Jared Watters of the SunGrowers Guild estimates 90 percent of the marijuana sold in Oregon grows in Jackson and Josephine counties. He grows eight strains of marijuana plants at his Corner Creek Farms in Eagle Point.
"This is the only event we know of, dedicated to trimming machines," Watters said. "It's all about helping the harvest."
Which is going full bore now. Watters said people were likely having trouble tearing away from harvest to hit Wednesday's event, especially with rain expected to arrive today.
"Everyone's in a mad rush," he said.
The harvest should fare much better than a year ago, when record October rains resulted in 30 to 40 percent of the crop lost to mold, according to Watters.
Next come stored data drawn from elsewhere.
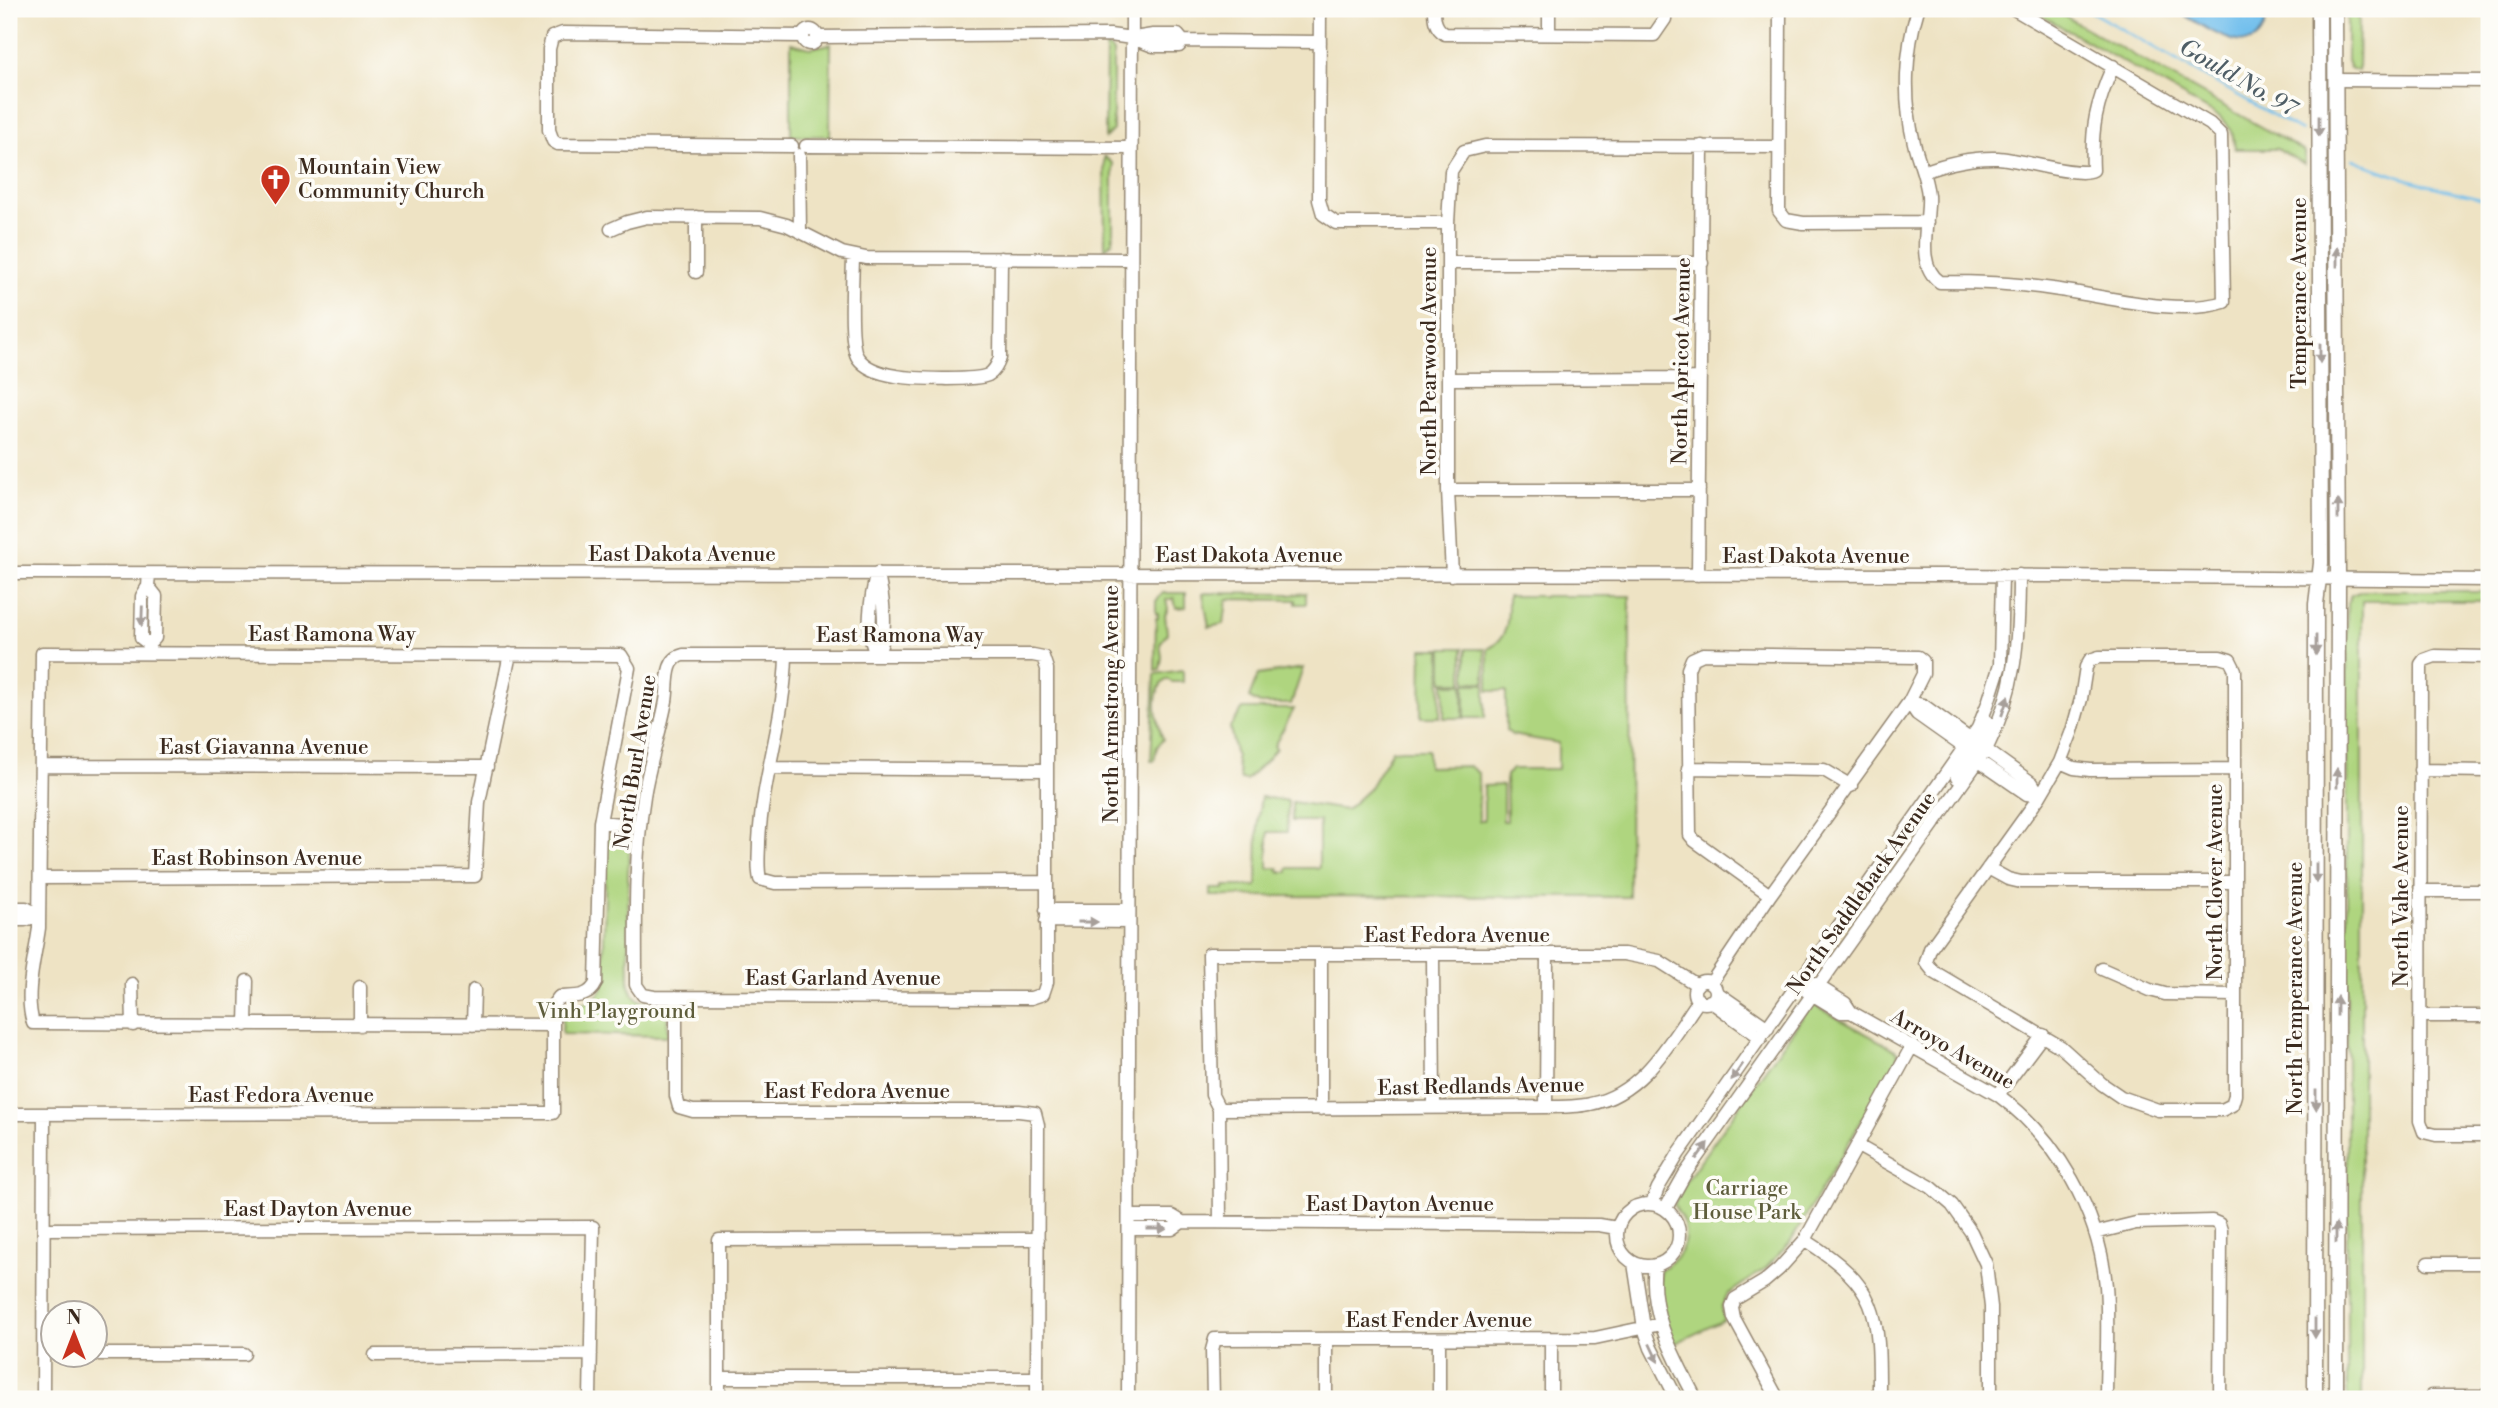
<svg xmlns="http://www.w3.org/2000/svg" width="2498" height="1408" viewBox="0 0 2498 1408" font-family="'Libre Bodoni',serif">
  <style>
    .green { fill: #afd57f; stroke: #75804e; stroke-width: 2 }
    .water { fill: #73c0ed; stroke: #577586; stroke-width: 2 }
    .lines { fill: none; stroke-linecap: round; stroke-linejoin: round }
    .stream { stroke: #73c0ed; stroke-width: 2.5 }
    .minor-casing { stroke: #948671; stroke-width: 15 }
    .major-casing { stroke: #948671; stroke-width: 17 }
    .minor { stroke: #fff; stroke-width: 12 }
    .major { stroke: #fff; stroke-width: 14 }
    .oneway { fill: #a79f9a }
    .labels { text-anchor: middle; stroke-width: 7; stroke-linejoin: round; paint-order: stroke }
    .poi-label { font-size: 21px; fill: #3b2a1e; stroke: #fdfcf7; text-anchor: start }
    .street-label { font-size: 21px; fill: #3b2a1e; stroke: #fdfcf7 }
    .park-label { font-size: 21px; fill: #5e5d3b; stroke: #fdfcf7 }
    .water-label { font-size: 23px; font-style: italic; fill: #4f5e66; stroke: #fdfcf7 }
  </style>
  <rect width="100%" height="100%" fill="#fdfcf7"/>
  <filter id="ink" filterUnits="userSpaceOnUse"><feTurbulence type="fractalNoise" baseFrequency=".0143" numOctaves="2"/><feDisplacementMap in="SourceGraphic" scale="14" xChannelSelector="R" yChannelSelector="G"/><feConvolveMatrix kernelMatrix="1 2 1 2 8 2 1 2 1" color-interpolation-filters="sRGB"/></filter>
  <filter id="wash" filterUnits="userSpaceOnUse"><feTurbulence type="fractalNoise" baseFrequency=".00686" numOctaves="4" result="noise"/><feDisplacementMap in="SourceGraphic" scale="28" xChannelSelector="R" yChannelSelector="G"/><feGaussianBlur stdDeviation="1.57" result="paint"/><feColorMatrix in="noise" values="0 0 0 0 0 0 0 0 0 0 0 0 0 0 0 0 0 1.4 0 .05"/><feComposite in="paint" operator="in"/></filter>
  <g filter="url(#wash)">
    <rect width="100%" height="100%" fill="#eee3c4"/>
    <path class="green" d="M 2030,9 L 2052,9 L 2305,152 L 2305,164 L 2277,149 L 2235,149 L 2232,131 L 2220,117 Z
      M 2347,9 L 2359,9 L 2358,71 L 2350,68 L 2347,61 Z
      M 791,43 L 810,48 L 831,44 L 830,136 L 791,136 Z
      M 1106,45 L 1113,52 L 1113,130 L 1105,138 Z
      M 1104,156 L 1113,164 L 1113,241 L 1105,249 Z
      M 2362,591 L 2489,591 L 2489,601 L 2362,601 L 2362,1399 L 2347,1399 L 2347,603 L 2351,595 Z
      M 1163,593 L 1186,593 L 1186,607 L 1176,608 L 1174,598 L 1166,600 L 1168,609 L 1165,615 L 1167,633 L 1160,644 L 1162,657 L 1160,669 L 1155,670 L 1156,618 L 1158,618 L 1158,614 L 1156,614 L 1156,601 Z
      M 1206,593 L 1289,594 L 1290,595 L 1306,593 L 1306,604 L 1296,604 L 1296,600 L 1227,599 L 1224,624 L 1209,627 L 1203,594 Z
      M 1508,596 L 1630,596 L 1629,897 L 1211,896 L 1211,889 L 1224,889 L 1224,886 L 1257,886 L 1258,818 L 1261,797 L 1288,801 L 1287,832 L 1268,832 L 1268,868 L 1279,868 L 1279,872 L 1288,872 L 1288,868 L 1319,868 L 1319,821 L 1292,821 L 1292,802 L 1346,810 L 1369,789 L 1392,750 L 1428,750 L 1428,767 L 1469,766 L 1478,773 L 1479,821 L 1484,821 L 1484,786 L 1503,785 L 1503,821 L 1507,821 L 1506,775 L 1513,769 L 1558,769 L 1558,743 L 1512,735 L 1506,730 L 1506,691 L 1488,691 L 1488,649 C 1510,638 1508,617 1508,596 Z
      M 1443,648 L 1463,648 L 1463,682 L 1443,682 Z
      M 1422,649 L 1441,649 L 1440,717 L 1421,717 Z
      M 1466,649 L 1485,649 L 1485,682 L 1466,682 Z
      M 1303,668 L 1291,704 L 1260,704 L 1249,698 L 1258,675 Z
      M 1183,670 L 1183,682 L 1172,682 L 1167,679 C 1149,691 1157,723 1163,739 L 1157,747 L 1154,761 L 1151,761 L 1155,674 Z
      M 1444,684 L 1463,684 L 1463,718 L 1444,718 Z
      M 1465,684 L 1485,684 L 1485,718 L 1465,718 Z
      M 1243,709 L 1294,709 L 1274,746 L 1276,748 L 1264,763 L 1246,780 L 1240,779 L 1230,727 Z
      M 619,834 L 627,836 L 630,844 L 628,873 L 629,985 C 638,1011 651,996 667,1007 L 668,1036 L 562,1034 L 563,1010 L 565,1006 C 582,1003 594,1004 603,988 L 606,843 L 608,836 Z
      M 1814,1005 L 1894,1049 L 1898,1053 L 1897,1060 L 1790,1243 L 1766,1268 L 1727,1295 L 1722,1307 L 1724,1320 L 1674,1344 C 1664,1320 1657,1296 1660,1271 C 1676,1260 1689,1247 1684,1226 C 1683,1218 1677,1212 1674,1205 L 1686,1181 L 1809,1008 Z"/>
    <path class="water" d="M 2174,9 L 2267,9 C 2265,74 2203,25 2174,9 Z"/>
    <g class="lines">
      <path class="stream" d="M 2086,9 L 2301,131
        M 2353,159 C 2397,179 2443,189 2489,200"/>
    </g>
  </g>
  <g filter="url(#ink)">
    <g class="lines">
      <defs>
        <path id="minor" d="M 1320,9 L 1319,200 L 1323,214 L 1336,223 L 1448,223
          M 1434,9 C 1434,19 1435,28 1445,34 L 1654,35 L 1665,19 L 1665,9
          M 1780,9 L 1779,211 L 1786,220 L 1803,223 L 1927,222
          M 1918,9 C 1905,51 1903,99 1914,143 C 1918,160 1926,176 1928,195 C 1930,222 1914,264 1940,282 C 1978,282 2015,283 2053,289 C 2100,295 2179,317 2224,302 L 2221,135 L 2210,124 L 2014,9
          M803 37a7 7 0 1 1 14 0a7 7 0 1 1-14 0Z
          M 1549,34 L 1549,9
          M 817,37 L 1110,35 L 1132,38 L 1153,46 L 1179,46 L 1183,41
          M 1134,38 L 1153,35 L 1178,35 L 1183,41 L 1320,42
          M 2335,80 L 2489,81
          M 792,146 L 558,144 L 553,141 L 549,130 L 549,49 L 552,37 L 563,33 L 803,36
          M 806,146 L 1131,148
          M 799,155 L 800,231
          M 1923,172 C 1947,163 1972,157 1998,158 C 2020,159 2078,178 2093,170 C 2091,127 2096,105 2113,66
          M 696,217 L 696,272
          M 611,229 L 627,222 L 647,217 L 760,218 L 787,225 L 842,253 L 866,258 L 1131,259
          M 853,256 C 853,276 848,345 858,358 C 866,369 883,374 896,376 C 912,379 975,381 988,375 C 995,371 997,365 1000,358 L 1001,258
          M 1448,263 L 1702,263
          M 1448,379 L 1700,378
          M 1448,490 L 1699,490
          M 9,573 L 1950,575 L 2489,580
          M 877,573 C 883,593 889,636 877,655 C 864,636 871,594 877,573 Z
          M 149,574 L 148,586 L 142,596 L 141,638 L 149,644
          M 1452,575 L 1448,490 L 1448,223 L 1451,171 L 1464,151 L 1485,146 L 1779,147
          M 1698,575 L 1702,146
          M 148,586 L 156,596 L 155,638 L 149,644 L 149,651
          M 683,655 L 1033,655 L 1043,657 L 1047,669 L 1047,982 L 1043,994 L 1031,998 L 654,997 L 643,995 L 636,985 C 636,922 634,858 644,796 C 649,764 660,733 666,701 C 669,686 664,659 683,655 Z
          M 786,655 C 785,718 762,778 759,841 C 759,854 757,867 760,879 L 775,883 L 1046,882
          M 2099,657 L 2220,657 L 2230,660 L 2235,670 L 2235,1095 L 2232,1105 L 2222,1110 L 2158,1110 L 2121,1097 L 2102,1084 L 2061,1047 L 1934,972 L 1926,962 L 1930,949 L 2040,796 L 2060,762 L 2072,731 L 2081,699 L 2086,667 L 2090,660 Z
          M 2489,657 L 2435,656 L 2424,660 L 2421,664 L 2420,1121 L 2424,1132 L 2436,1135 L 2489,1135
          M 1909,702 L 1923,705 L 1971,740 L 1968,761 L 1957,778
          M 1909,702 L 1917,714 L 1965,748
          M 1988,722 L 1981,743 L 1979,761 L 2027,794 L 2040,796
          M 1986,750 L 2032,783 L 2040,796
          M 2060,762 L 2074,768 L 2090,770 L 2234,769
          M 41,766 L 487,767
          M 769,768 L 1047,770
          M 1688,768 L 1824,770 L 1851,786
          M 2420,770 L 2489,771
          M 600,822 L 640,826
          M 1988,868 L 2008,879 L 2021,882 L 2234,882
          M 40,878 L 475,876 L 479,802 L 510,654
          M 2420,891 L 2489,891
          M 9,908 L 26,908 L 39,915
          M 1046,910 L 1129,910
          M 9,920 L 25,920 L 39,915
          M 1046,921 L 1129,922
          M 1321,954 L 1321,1109
          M 1433,954 L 1434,1108
          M 2102,969 L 2150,990 L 2165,994 L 2235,995
          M1694 992a11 11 0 1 1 22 0a11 11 0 1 1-22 0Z
          M 1711,983 L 1770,895 L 1909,702 L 1923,674 L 1923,661 L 1918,657 L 1703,654 L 1692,659 L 1688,669 L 1690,835 L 1695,841 L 1770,895
          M 1813,983 L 1845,1003 L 1851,1012 L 1998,1095 C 2058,1139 2099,1212 2106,1286 C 2109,1323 2106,1362 2106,1399
          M 132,984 L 133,1025
          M 1805,990 L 1841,1012 L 1851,1012
          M 1716,992 L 1768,1028
          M 676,997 L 676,1096 L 679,1107 L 693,1111 L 1019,1111 L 1035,1113 L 1038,1125 L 1037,1399
          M 1710,1001 L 1761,1038
          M 2420,1016 L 2489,1016
          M 246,1025 L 247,981
          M 360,1025 L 360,987
          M 473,1025 L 474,990
          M 1998,1095 L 2043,1035
          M 1546,1107 L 1547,954
          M 1219,1109 L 1546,1107 C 1561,1107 1576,1107 1590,1104 C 1643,1094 1671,1040 1699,1000
          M 9,1114 L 553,1113 L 553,1005 L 559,997 C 575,996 589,998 596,983 L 600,822 L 629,668 L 621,655 L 42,653 L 39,928 C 35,958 24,994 33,1023 L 553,1025
          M 1858,1146 L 1931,1187 L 1952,1205 L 1971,1232 L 1986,1264 L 1991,1307 L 1991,1399
          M 1652,1203 L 1658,1188 L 1679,1153 L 1978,728 L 1988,703 L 2000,665 L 2002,575
          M1617 1235a31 31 0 1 1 62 0a31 31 0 1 1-62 0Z
          M 1666,1208 L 1685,1174 L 1986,750 C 2016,690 2019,641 2019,575
          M 1129,1216 L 1172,1216 L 1182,1222 L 1599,1225 L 1617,1228
          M 1220,1222 L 1219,1109 L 1212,1095 L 1209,954 L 1624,954 L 1659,961 L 1697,985
          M 44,1229 L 593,1227 L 590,1399
          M 1129,1229 L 1172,1229 L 1182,1222
          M 2095,1233 L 2136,1223 L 2212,1221 L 2219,1224 L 2221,1230 L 2220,1399
          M 1805,1240 C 1881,1288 1879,1315 1879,1399
          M 1634,1263 L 1644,1328 L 1651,1348 L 1677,1399
          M 2428,1263 L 2489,1263
          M 1655,1265 C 1648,1313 1675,1358 1696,1399
          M 1551,1339 L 1551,1399
          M 94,1354 L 244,1354
          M 375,1355 L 591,1354
          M 719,1378 L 1037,1378
          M 2431,1396 L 2489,1396
          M 43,1399 L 44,1115
          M 719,1399 L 719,1240 L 1038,1239
          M 1128,1399 L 1132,9
          M 1213,1399 L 1212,1350 L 1215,1339 L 1595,1338 L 1661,1324
          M 1326,1399 L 1326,1340
          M 1439,1399 L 1439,1340
          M 1778,1399 L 1734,1318 L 1732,1307 L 1735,1299 L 1765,1281 L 1779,1269 L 1805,1240 L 1912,1046"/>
        <path id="major" d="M 2335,9 L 2338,577 L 2336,1399
          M 2315,1399 L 2316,604 L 2321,563 L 2319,9"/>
      </defs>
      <use href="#minor" class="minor-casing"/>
      <use href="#major" class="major-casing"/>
      <use href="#minor" class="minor"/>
      <use href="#major" class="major"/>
    </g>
    <defs><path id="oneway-solid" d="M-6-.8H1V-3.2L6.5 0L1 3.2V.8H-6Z" transform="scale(1.75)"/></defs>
    <g class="oneway">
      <use href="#oneway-solid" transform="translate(2319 126) rotate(90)"/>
      <use href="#oneway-solid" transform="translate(2337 257) rotate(-90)"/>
      <use href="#oneway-solid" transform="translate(2320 353) rotate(90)"/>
      <use href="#oneway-solid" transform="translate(2338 509) rotate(-90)"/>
      <use href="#oneway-solid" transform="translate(142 616) rotate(92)"/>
      <use href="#oneway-solid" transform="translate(2316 645) rotate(90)"/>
      <use href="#oneway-solid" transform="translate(2005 706) rotate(-71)"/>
      <use href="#oneway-solid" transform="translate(2337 778) rotate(-90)"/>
      <use href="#oneway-solid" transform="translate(2316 873) rotate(90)"/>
      <use href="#oneway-solid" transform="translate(1088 922)"/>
      <use href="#oneway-solid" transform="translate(2337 1006) rotate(-90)"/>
      <use href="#oneway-solid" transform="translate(1737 1072) rotate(125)"/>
      <use href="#oneway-solid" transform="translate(2316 1100) rotate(90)"/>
      <use href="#oneway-solid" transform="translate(1702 1151) rotate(-54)"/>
      <use href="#oneway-solid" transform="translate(1157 1229)"/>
      <use href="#oneway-solid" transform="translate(2336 1233) rotate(-90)"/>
      <use href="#oneway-solid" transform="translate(2315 1328) rotate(90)"/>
      <use href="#oneway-solid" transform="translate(1654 1353) rotate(65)"/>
    </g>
  </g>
  <defs>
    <symbol id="church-pin" viewBox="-11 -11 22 30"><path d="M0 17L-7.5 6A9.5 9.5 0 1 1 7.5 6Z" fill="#c8321e" stroke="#fdfcf7"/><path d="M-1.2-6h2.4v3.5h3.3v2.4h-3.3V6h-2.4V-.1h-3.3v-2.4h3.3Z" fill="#fff"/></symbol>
  </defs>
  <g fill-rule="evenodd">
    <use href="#church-pin" x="258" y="162" width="35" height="47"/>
  </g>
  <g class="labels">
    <g class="poi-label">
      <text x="298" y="174">Mountain View<tspan x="298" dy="24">Community Church</tspan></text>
    </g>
    <g class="street-label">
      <text transform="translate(2299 293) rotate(-90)" y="7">Temperance Avenue</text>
      <text transform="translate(1429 361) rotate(-90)" y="7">North Pearwood Avenue</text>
      <text transform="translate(1681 361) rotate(-89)" y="7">North Apricot Avenue</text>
      <text x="682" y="561">East Dakota Avenue</text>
      <text x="1249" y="562">East Dakota Avenue</text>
      <text x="1816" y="563">East Dakota Avenue</text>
      <text x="332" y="641">East Ramona Way</text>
      <text x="900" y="642">East Ramona Way</text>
      <text transform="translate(1111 704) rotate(-90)" y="7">North Armstrong Avenue</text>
      <text x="264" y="754">East Giavanna Avenue</text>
      <text transform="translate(635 762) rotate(-81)" y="7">North Burl Avenue</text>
      <text x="257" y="865">East Robinson Avenue</text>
      <text transform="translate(2215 882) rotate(-90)" y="7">North Clover Avenue</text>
      <text transform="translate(1861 893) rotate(-55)" y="7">North Saddleback Avenue</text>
      <text transform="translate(2401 896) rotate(-90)" y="7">North Vahe Avenue</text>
      <text x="1457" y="942">East Fedora Avenue</text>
      <text x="843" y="985">East Garland Avenue</text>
      <text transform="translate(2295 988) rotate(-90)" y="7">North Temperance Avenue</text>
      <text transform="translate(1953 1049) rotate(30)" y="7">Arroyo Avenue</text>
      <text transform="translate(1481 1086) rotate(-1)" y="7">East Redlands Avenue</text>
      <text x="857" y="1098">East Fedora Avenue</text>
      <text x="281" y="1102">East Fedora Avenue</text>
      <text x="1400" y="1211">East Dayton Avenue</text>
      <text x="318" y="1216">East Dayton Avenue</text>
      <text x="1439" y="1327">East Fender Avenue</text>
    </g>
    <g class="park-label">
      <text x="616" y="1018">Vinh Playground</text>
      <text x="1747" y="1195">Carriage<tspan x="1747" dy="24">House Park</tspan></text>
    </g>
    <g class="water-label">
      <text transform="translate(2238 77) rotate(30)" y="8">Gould No. 97</text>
    </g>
  </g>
  <rect width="2498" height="1408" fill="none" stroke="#fdfcf7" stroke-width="35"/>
  <g transform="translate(74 1334)"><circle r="33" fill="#fdfcf7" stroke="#afa8a0" stroke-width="2"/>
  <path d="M0-5L12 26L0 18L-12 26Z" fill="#c8321e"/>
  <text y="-10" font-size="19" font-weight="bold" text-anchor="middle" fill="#3b2a1e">N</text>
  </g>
</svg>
Smoke from wildfires slowed growth, but not catastrophically.
"Most people are two weeks behind on harvest. That's farming," Watters said.
Grower Shayne Christen, a guild board member, can relate. He's battled mites and poor soil the last two years with his 48 plants, near Pacifica.
"I'm hoping I can take care of my patients and myself this next year," he said. "But that's farming. I've got dirt in my blood."
Watters' Corner Creek Farms sells to 17 dispensaries, in the Portland area and on the coast.
"It's a waste of my time to sell (in Southern Oregon), with such a saturation in the market," he said.
Competition among trim equipment businesses is fierce.
Less than 20 feet away from EzTrim's setup, Amy Beal hawked Tom's Tumblers, trimmers that use a lighter touch and are lighter on the wallet at $1,200 or $3,300 for two sizes. The big one trims 36 pounds an hour.
That's going to save 75 to 90 percent of total trimming time for growers, said Beal, Northwest sales rep for the Woodland Hills, Calif., company.
Redwood Nursery in Grants Pass and Applegate Soils in Applegate are two of the retail outlets for Tom's Tumblers.
It uses gravity only, unlike the EzTrim trimmer that had rubber fingers and a high-speed fan.
"It works like a rock polisher," Beal said. "It keeps the crystals and trichome structure intact.
"Our machine can pay for itself in one day," she added.
Colten Williamson and Robert Pardee Jr. farm marijuana between Grants Pass and Rogue River, and last year began selling specialized vacuum packers for product, at just over $4,000 apiece.
"We just sold 10 of them in the last three weeks," Williamson said.
"It's not just a sealing machine you buy at Wal-Mart," Pardee's father, Robert Sr., said. "This uses three different gases."
It's complicated, but their machine adds argon, carbon dioxide or nitrogen for cushioning, whereas just sucking all the oxygen out would smash the buds, Pardee Jr. said.
Despite the harvest in full bore, there were also growers in attendance.
Chelle Welsh of Grants Pass, who makes and sells topicals through Sun Horse Apothecary, wasn't going to buy any trimmers, but see who was there.
"It's about the connections in this industry," she said.
Entry fees from Wednesday's event help pay for the guild's one-person staff, Watters said. The guild exists to "protect the rights of growers and patients at the state level."
And it's a fast-moving business.
"This business evolves quickly, and there's a lot of competition," said Watters.
He believes growers will withstand the inroads from big corporations such as Philip Morris and RJ Reynolds, which he says are buying land and sitting on it, waiting to dominate the market.
"Oregon is the craft beer capital of the West. It's going to be the same with marijuana."